WHAT IS NEEDED
Please reproduce, exactly as given, the lines running from the start of the data to the line containing "-218,21 +217,21 @@", inclusive, and omit the pictures.

Front-end code edit data
^^^^^^^^^^^^^^^^
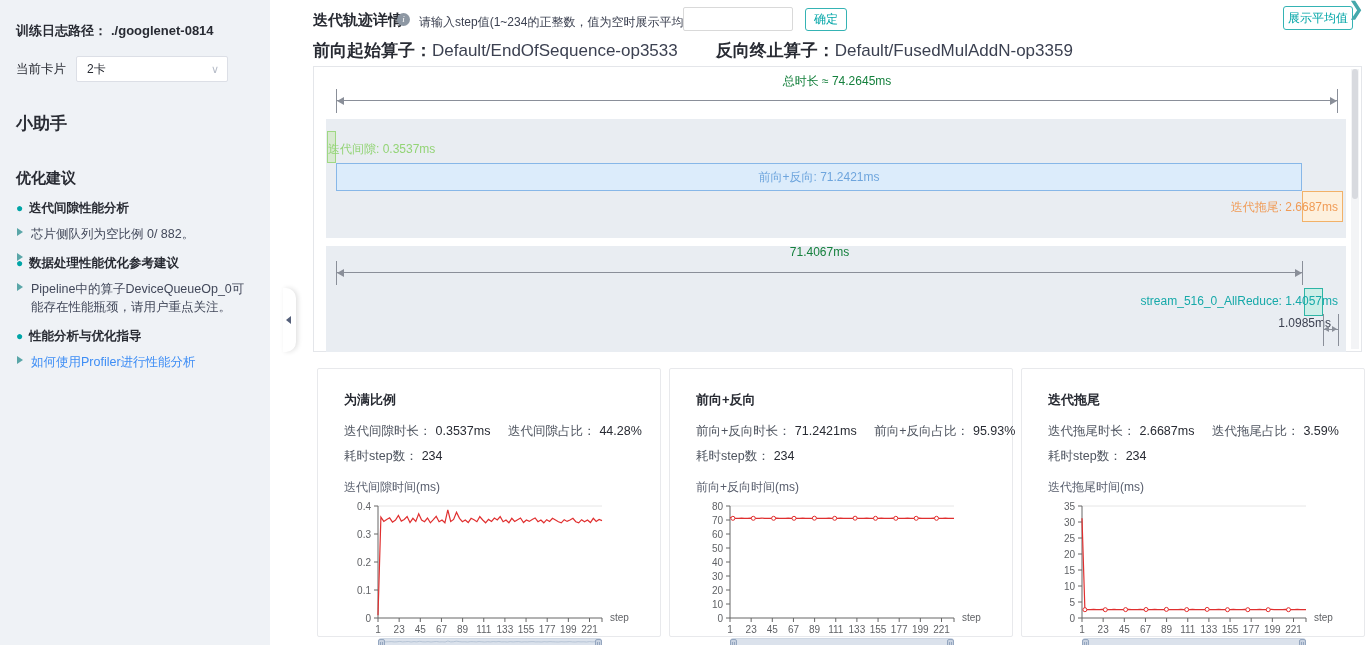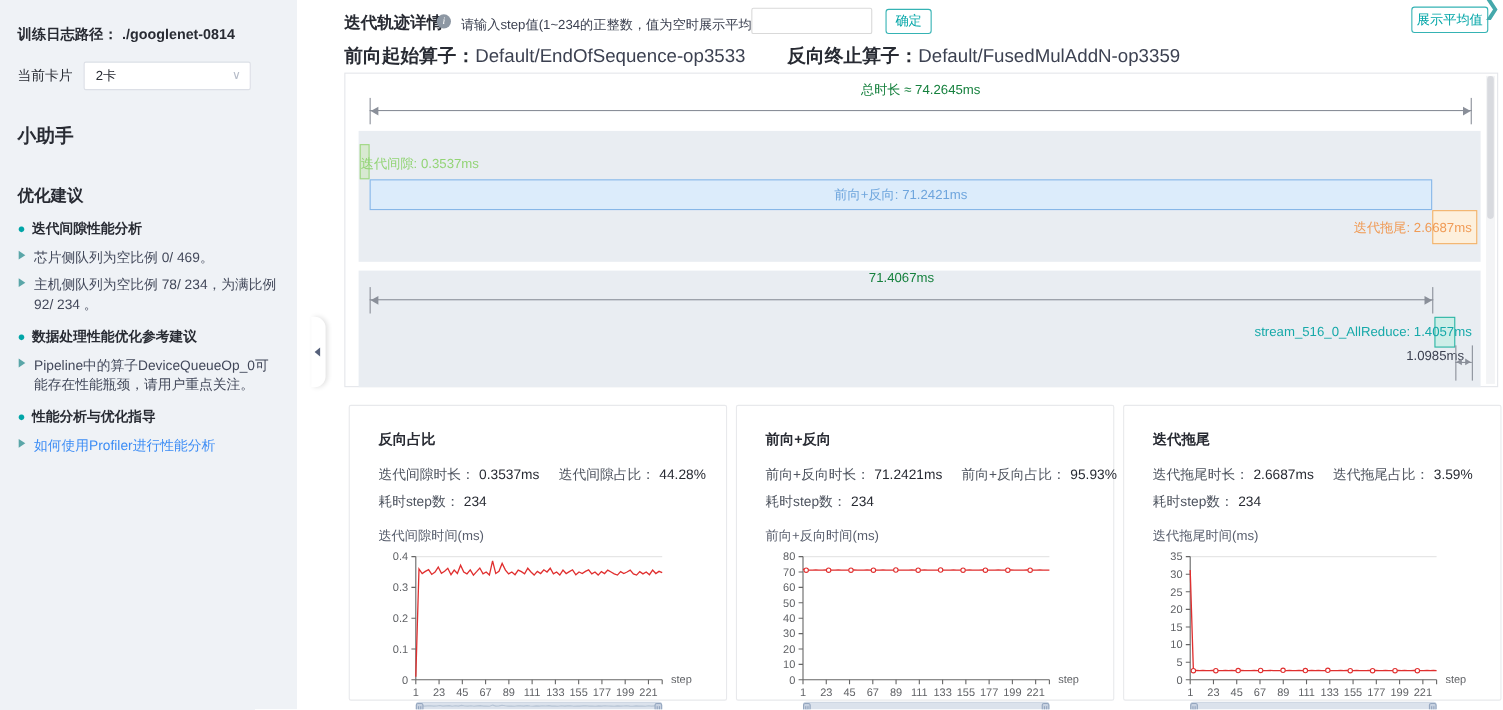--- a/index.html
+++ b/index.html
@@ -130,25 +130,24 @@
     </div>
     <div class="assistant-title">小助手</div>
     <div class="suggest-title">优化建议</div>
 
     <div class="grp-title">
       <span class="dot">●</span>
       <span>迭代间隙性能分析</span>
     </div>
     <div class="grp-item">
       <span class="arr"></span>
-      <span>芯片侧队列为空比例 0/ 469。</span>
+      <span>芯片侧队列为空比例 0/ 882。</span>
     </div>
     <div class="grp-item">
       <span class="arr"></span>
-      <span>主机侧队列为空比例 78/ 234，为满比例 92/ 234 。</span>
     </div>
 
     <div class="grp-title">
       <span class="dot">●</span>
       <span>数据处理性能优化参考建议</span>
     </div>
     <div class="grp-item">
       <span class="arr"></span>
       <span>Pipeline中的算子DeviceQueueOp_0可能存在性能瓶颈，请用户重点关注。</span>
     </div>
@@ -218,21 +217,21 @@
       </div>
     </div>
 
     <div class="tl-scroll">
       <div class="tl-thumb"></div>
     </div>
   </div>
 
   <div class="cards">
     <div class="card">
-      <h3>反向占比</h3>
+      <h3>为满比例</h3>
       <div class="stat-line">
         <span>迭代间隙时长：</span><span class="v">0.3537ms</span><span class="sp"></span>
         <span>迭代间隙占比：</span><span class="v">44.28%</span>
       </div>
       <div class="stat-line">
         <span>耗时step数：</span><span class="v">234</span>
       </div>
       <div class="chart-title">迭代间隙时间(ms)</div>
       <svg class="chart-svg" width="300" height="140">
           <line x1="34" y1="8" x2="258" y2="8" stroke="#e6e6e6" stroke-width="1"></line>

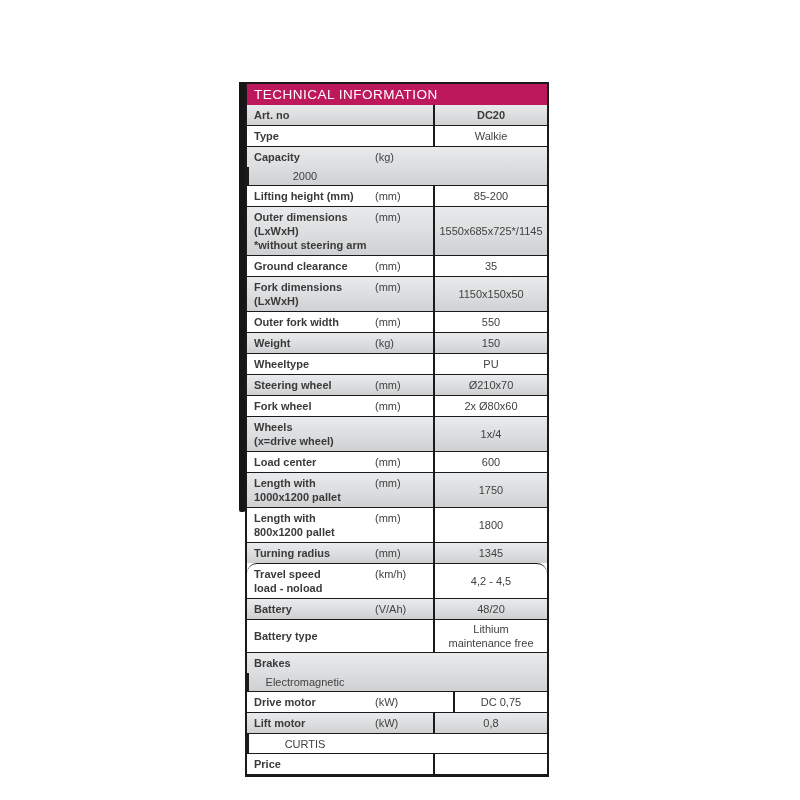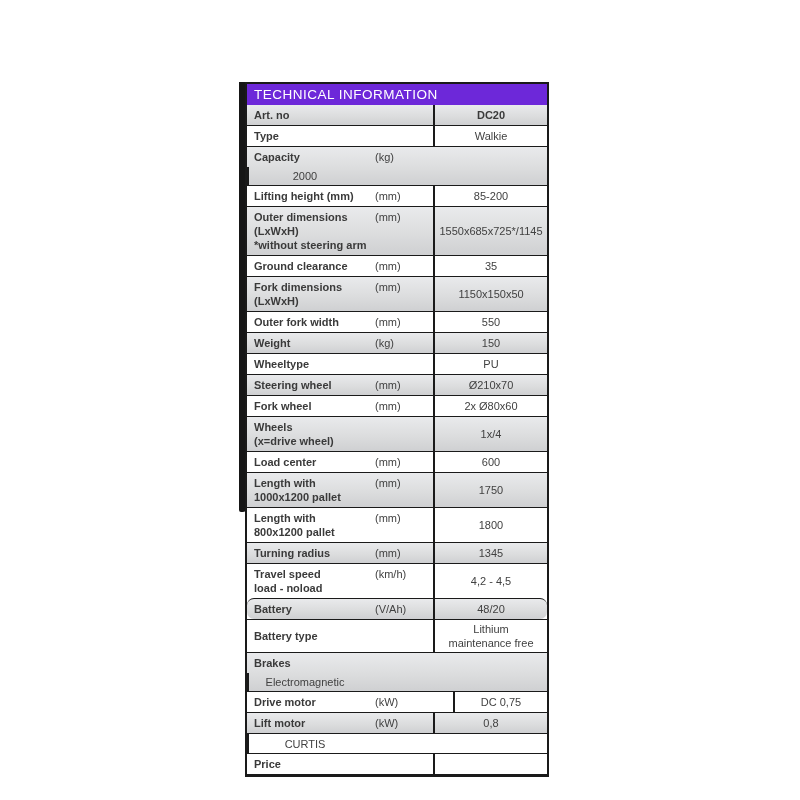--- a/index.html
+++ b/index.html
@@ -30,21 +30,21 @@
     left: 245px;
     top: 82px;
     width: 304px;
     box-sizing: border-box;
     border: 2px solid #1a1a1a;
     border-bottom-width: 3px;
     background: #ffffff;
   }
   .table-header {
     height: 21px;
-    background: #6d28d9;
+    background: #be185d;
     color: #ffffff;
     display: flex;
     align-items: center;
     padding-left: 7px;
     font-size: 13.5px;
     letter-spacing: 0.5px;
     font-weight: normal;
   }
   .row {
     display: flex;
@@ -278,32 +278,32 @@
   <div class="row shaded" style="min-height: 20px;">
     <div class="cell-left">
       <div class="label-wrap">
         <span class="spec-label">Turning radius</span>
         <span class="spec-unit">(mm)</span>
       </div>
     </div>
     <div class="cell-right">1345</div>
   </div>
 
-  <div class="row" style="min-height: 33px;">
+  <div class="row" style="min-height: 33px; border-radius: 10px;">
     <div class="cell-left">
       <div class="label-wrap">
         <span class="spec-label">Travel speed
 load - noload</span>
         <span class="spec-unit">(km/h)</span>
       </div>
     </div>
     <div class="cell-right">4,2 - 4,5</div>
   </div>
 
-  <div class="row shaded" style="min-height: 20px; border-radius: 7px;">
+  <div class="row shaded" style="min-height: 20px;">
     <div class="cell-left">
       <div class="label-wrap">
         <span class="spec-label">Battery</span>
         <span class="spec-unit">(V/Ah)</span>
       </div>
     </div>
     <div class="cell-right">48/20</div>
   </div>
 
   <div class="row" style="min-height: 33px;">

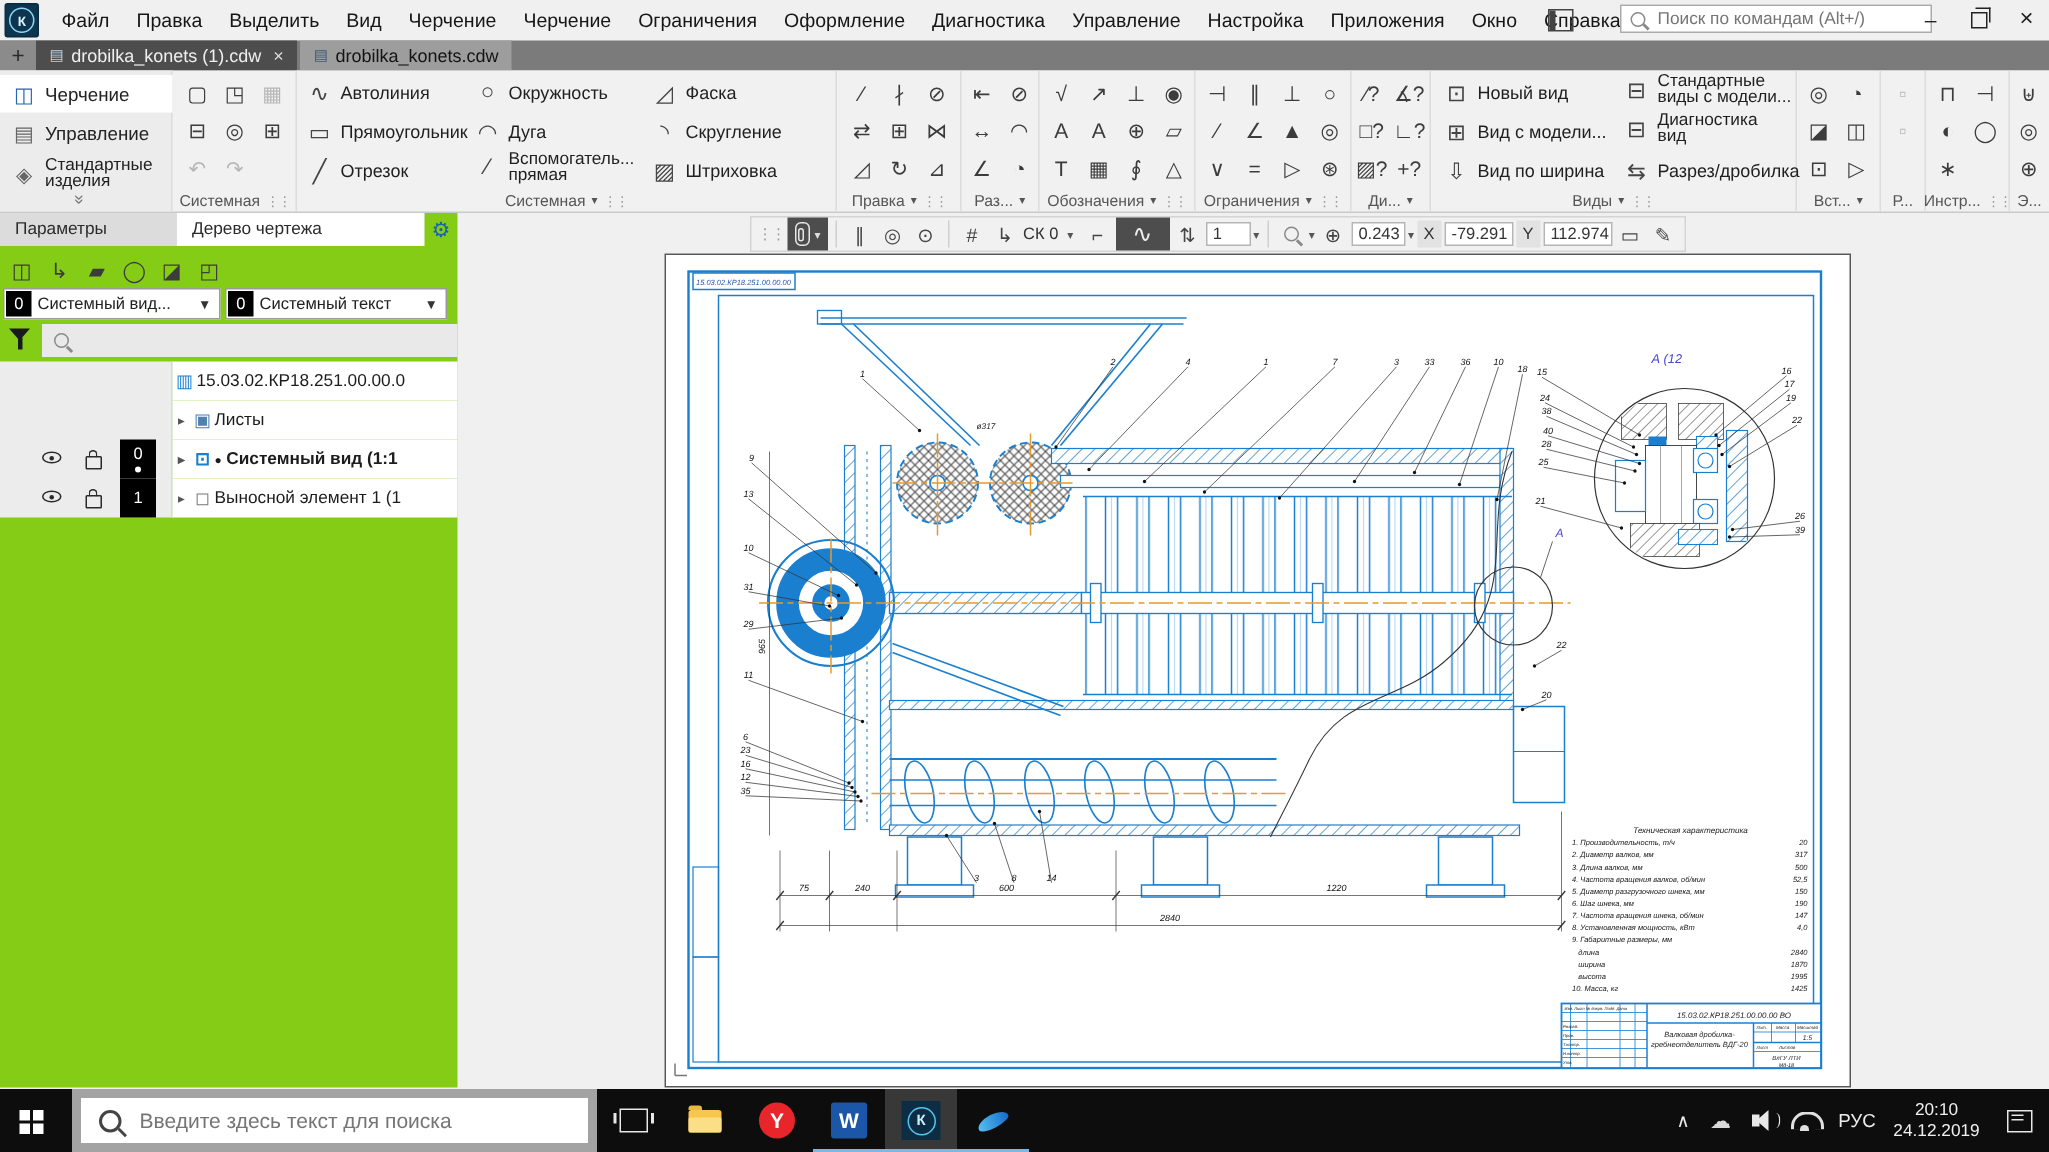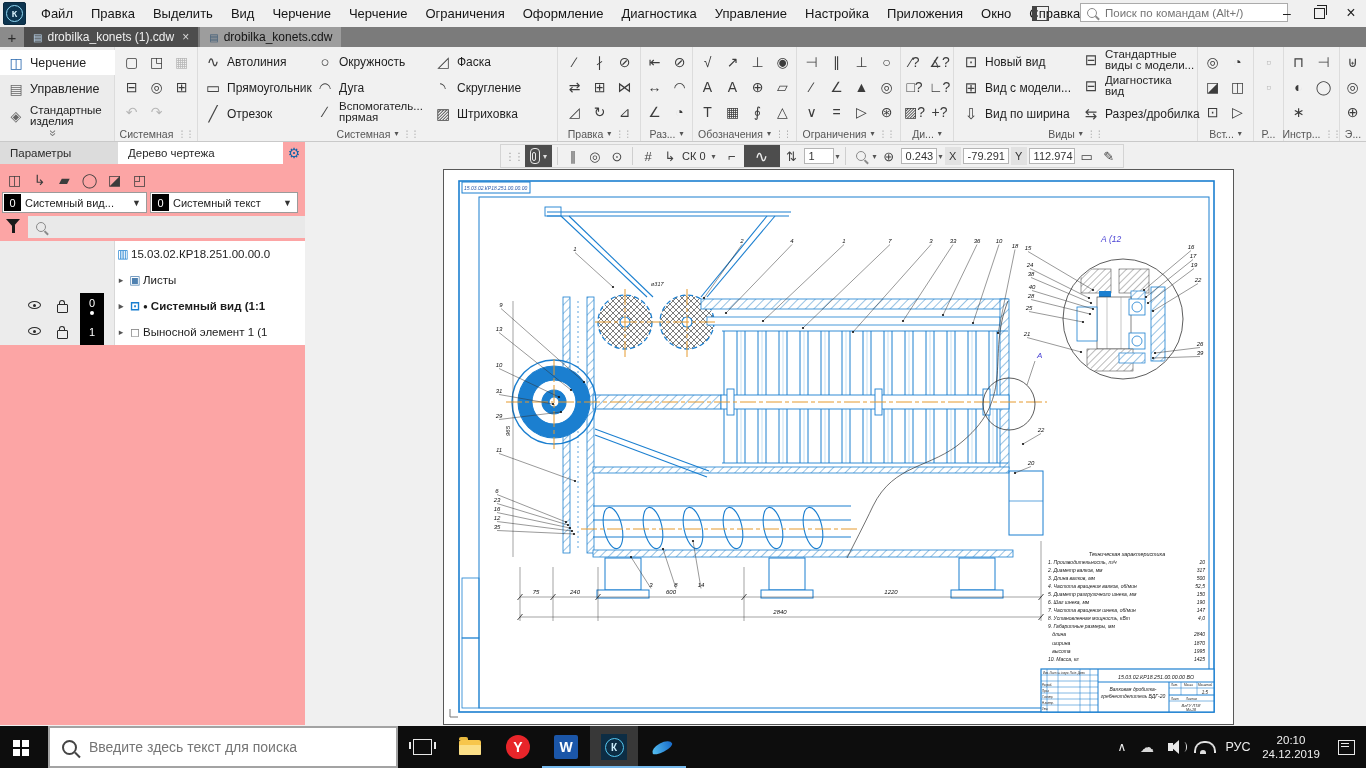--- a/index.html
+++ b/index.html
@@ -111,21 +111,21 @@
   .cl-dot{fill:#111;}
   .cl-txt{font-size:6px;font-style:italic;fill:#111;text-anchor:middle;}
   .tech-t{font-size:5px;font-style:italic;fill:#161616;}
   .tbt{font-style:italic;fill:#1c1c1c;}
   
   .taskbar{position:absolute;left:0;top:726px;width:1366px;height:42px;background:#0d0d0d;display:flex;
            align-items:center;}
   .tbtn{width:48px;height:42px;display:flex;align-items:center;justify-content:center;flex:0 0 auto;}
   .startgrid{width:7px;height:7px;background:#fff;box-shadow:9px 0 0 #fff,0 9px 0 #fff,9px 9px 0 #fff;
              margin:-8px 8px 0 -8px;}
-  .tsearch{width:350px;height:42px;background:#fff;border:2px solid #a3a3a3;display:flex;align-items:center;
+  .tsearch{width:350px;height:42px;background:#fff;border:6px solid #a3a3a3;display:flex;align-items:center;
            gap:10px;padding:0 12px;box-sizing:border-box;flex:0 0 auto;}
   .tsearch input{border:none;outline:none;font-size:14px;color:#5c5c5c;width:100%;
                  font-family:"Liberation Sans",sans-serif;}
   .tmag{width:11px;height:11px;border:2px solid #444;border-radius:50%;position:relative;flex:0 0 auto;}
   .tmag::after{content:'';position:absolute;width:7px;height:2px;background:#444;transform:rotate(45deg);
                right:-6px;bottom:-3px;}
   .taskview{width:17px;height:14px;border:1.6px solid #e8e8e8;position:relative;}
   .taskview::before{content:'';position:absolute;left:-5px;top:2px;width:2px;height:7px;background:#e8e8e8;}
   .taskview::after{content:'';position:absolute;right:-5px;top:2px;width:2px;height:7px;background:#e8e8e8;}
   .folder{width:22px;height:15px;background:#f7c64c;border-radius:2px;position:relative;}
@@ -504,21 +504,21 @@
     <div class="t2field" style="width:36px;">0.243</div>
     <span class="dd">▾</span>
     <div class="t2lab">X</div>
     <div class="t2field" style="width:46px;">-79.291</div>
     <div class="t2lab">Y</div>
     <div class="t2field" style="width:46px;">112.974</div>
     <div class="t2icon">▭</div>
     <div class="t2icon">✎</div>
   </div>
 
-  <div class="abs" style="left:0;top:142px;width:305px;height:583px;background:#fca5a5;">
+  <div class="abs" style="left:0;top:142px;width:305px;height:583px;background:#84cc16;">
     <div class="ptab" style="left:0;top:0;width:118px;background:#dcdcdc;">Параметры</div>
     <div class="ptab" style="left:118px;top:0;width:165px;background:#ffffff;">Дерево чертежа</div>
     <div class="abs" style="left:283px;top:0;width:22px;height:22px;display:flex;align-items:center;justify-content:center;color:#1565a8;font-size:14px;">⚙</div>
 
     <div class="abs" style="left:2px;top:25px;height:24px;display:flex;">
         <span class="gicon">◫</span>
         <span class="gicon">↳</span>
         <span class="gicon">▰</span>
         <span class="gicon">◯</span>
         <span class="gicon">◪</span>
^^^^^^^^^^^^^^^^
RESPONSE BELOW
--- a/index.html
+++ b/index.html
@@ -130,25 +130,24 @@
     </div>
     <div class="assistant-title">小助手</div>
     <div class="suggest-title">优化建议</div>
 
     <div class="grp-title">
       <span class="dot">●</span>
       <span>迭代间隙性能分析</span>
     </div>
     <div class="grp-item">
       <span class="arr"></span>
-      <span>芯片侧队列为空比例 0/ 469。</span>
+      <span>芯片侧队列为空比例 0/ 882。</span>
     </div>
     <div class="grp-item">
       <span class="arr"></span>
-      <span>主机侧队列为空比例 78/ 234，为满比例 92/ 234 。</span>
     </div>
 
     <div class="grp-title">
       <span class="dot">●</span>
       <span>数据处理性能优化参考建议</span>
     </div>
     <div class="grp-item">
       <span class="arr"></span>
       <span>Pipeline中的算子DeviceQueueOp_0可能存在性能瓶颈，请用户重点关注。</span>
     </div>
@@ -218,21 +217,21 @@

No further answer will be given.